Ugly side of The Link Reit
The Link Reit's board and its chairman, Paul Cheng Ming-fun, are in an unenviable position between the proverbial rock and a hard place. They are facing increasingly aggressive protests by public-estate shopkeepers to halt rent increases.
On the other side, they relented last month and appointed the representative of a British-based hedge fund as a non-executive director, who will no doubt demand greater returns, faster.
That appointment was preceded by months of skirmishes between the board and British-based The Children's Investment Fund Management (TCI), which has accumulated an 18.35 per cent interest in the city's first and largest reit. The British hedge fund has reportedly tried to remove Mr Cheng for repeatedly ignoring its demands for board representation and a more aggressive investment strategy.
Meanwhile, estate shopkeepers are calling for strikes to halt rent increases. On Monday, 58 shopkeepers from the Chung Fu market in Tin Shui Wai said they would join forces with other protesters - some 40 vendors in a Chai Wan estate market - to fight what they see as exploitation.
Most of the Chung Fu protesters have had rent increases of 20 to 30 per cent imposed on them, and one meat store is facing a 50 per cent rise to HK$45,000 a month. Already, six Chung Fu shopkeepers have been taken to court for illegal occupation - because they are paying only their old rents.
It's a fact of life that commercial rents have jumped phenomenally in recent years. The Link comprises 180 shopping centres and car parks on public housing estates formerly managed by the Housing Authority. It cannot call itself a publicly listed corporation answerable to shareholders without making its rents reflect market conditions.
However, it has always been implicitly understood that, given the reit's unique property history, its board would have to display far greater corporate and social responsibility than a normal private-property company.

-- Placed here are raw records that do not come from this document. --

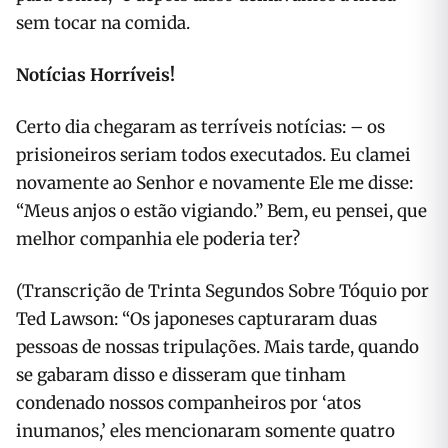
sem tocar na comida.
Notícias Horríveis!
Certo dia chegaram as terríveis notícias: – os
prisioneiros seriam todos executados. Eu clamei
novamente ao Senhor e novamente Ele me disse:
“Meus anjos o estão vigiando.” Bem, eu pensei, que
melhor companhia ele poderia ter?
(Transcrição de Trinta Segundos Sobre Tóquio por
Ted Lawson: “Os japoneses capturaram duas
pessoas de nossas tripulações. Mais tarde, quando
se gabaram disso e disseram que tinham
condenado nossos companheiros por ‘atos
inumanos,’ eles mencionaram somente quatro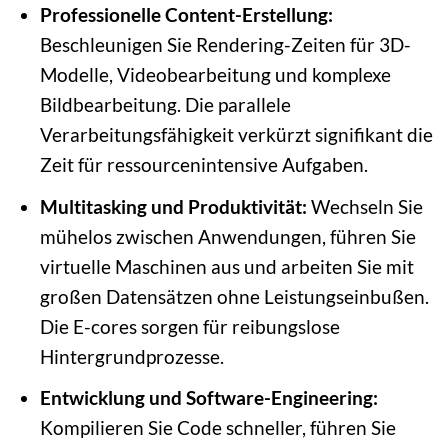
Professionelle Content-Erstellung:
Beschleunigen Sie Rendering-Zeiten für 3D-
Modelle, Videobearbeitung und komplexe
Bildbearbeitung. Die parallele
Verarbeitungsfähigkeit verkürzt signifikant die
Zeit für ressourcenintensive Aufgaben.
Multitasking und Produktivität:
Wechseln Sie
mühelos zwischen Anwendungen, führen Sie
virtuelle Maschinen aus und arbeiten Sie mit
großen Datensätzen ohne Leistungseinbußen.
Die E-cores sorgen für reibungslose
Hintergrundprozesse.
Entwicklung und Software-Engineering:
Kompilieren Sie Code schneller, führen Sie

Many investment analysts - who are otherwise bullish on the reit's future - have expressed worries precisely about this unspoken understanding. They said it would hinder the reit's ability to raise rents and management fees - or otherwise devise purely corporate strategies to maximise profits and jump-start share prices.
It must come as a nasty shock that TCI, run by money manager Christopher Hohn, is interested not only in speculating on the reit's share price, but in how the board actually runs its businesses. With a TCI representative involved, The Link's board will find it even more difficult to play nice with shoppers and shopkeepers from low-income families.

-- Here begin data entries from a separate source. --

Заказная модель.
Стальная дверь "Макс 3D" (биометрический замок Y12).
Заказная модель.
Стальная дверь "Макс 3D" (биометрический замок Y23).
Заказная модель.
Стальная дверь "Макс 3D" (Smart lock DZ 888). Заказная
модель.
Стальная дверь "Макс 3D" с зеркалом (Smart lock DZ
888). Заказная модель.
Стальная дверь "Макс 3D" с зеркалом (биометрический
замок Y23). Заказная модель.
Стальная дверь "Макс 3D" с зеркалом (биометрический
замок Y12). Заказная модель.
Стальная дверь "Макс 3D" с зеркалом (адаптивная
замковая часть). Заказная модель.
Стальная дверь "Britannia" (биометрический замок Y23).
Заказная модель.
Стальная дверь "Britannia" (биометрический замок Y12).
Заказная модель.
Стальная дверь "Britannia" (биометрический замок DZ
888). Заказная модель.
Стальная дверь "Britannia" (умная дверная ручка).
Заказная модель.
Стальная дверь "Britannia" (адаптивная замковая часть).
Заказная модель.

TCI's boardroom activism is very much the trend among hedge funds around the globe.
According to a new study by Morgan Joseph, a New York-based investment bank, companies used to think they could safely ignore criticism by their shareholding hedge funds, but no more: the funds' corporate activism has been extremely successful.
Hedge funds are increasingly sponsoring proxy contests to fight for seats on a company's board, or even to oust a board chairman.

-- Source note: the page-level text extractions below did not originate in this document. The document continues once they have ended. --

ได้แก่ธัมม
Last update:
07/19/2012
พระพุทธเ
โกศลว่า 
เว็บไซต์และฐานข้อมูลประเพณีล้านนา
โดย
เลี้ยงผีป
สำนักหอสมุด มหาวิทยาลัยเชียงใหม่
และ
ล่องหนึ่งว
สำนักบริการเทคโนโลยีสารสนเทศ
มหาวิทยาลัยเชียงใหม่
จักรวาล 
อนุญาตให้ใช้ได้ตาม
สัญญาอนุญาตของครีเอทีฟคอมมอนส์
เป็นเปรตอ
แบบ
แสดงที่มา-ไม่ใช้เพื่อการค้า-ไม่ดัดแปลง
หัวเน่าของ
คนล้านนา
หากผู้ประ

Morgan Joseph tracked 94 boardroom campaigns launched by hedge funds in the past two years. Of these, nearly half involved seeking a seat on the target company's board. The funds have succeeded 70 per cent of the time, failed in just 4 per cent, and the remaining 26 per cent are continuing. Such moves, Morgan Joseph says, may be a prelude to kicking out the board's chairman or the entire management.
It seems TCI is doing in Hong Kong what its peers are doing everywhere else.
Lo Siu-lan, the elderly housing estate resident who stopped the government in its first attempt to list The Link back in 2004, did not know how right she was, when she warned that low-income public tenants and shopkeepers would end up paying the price.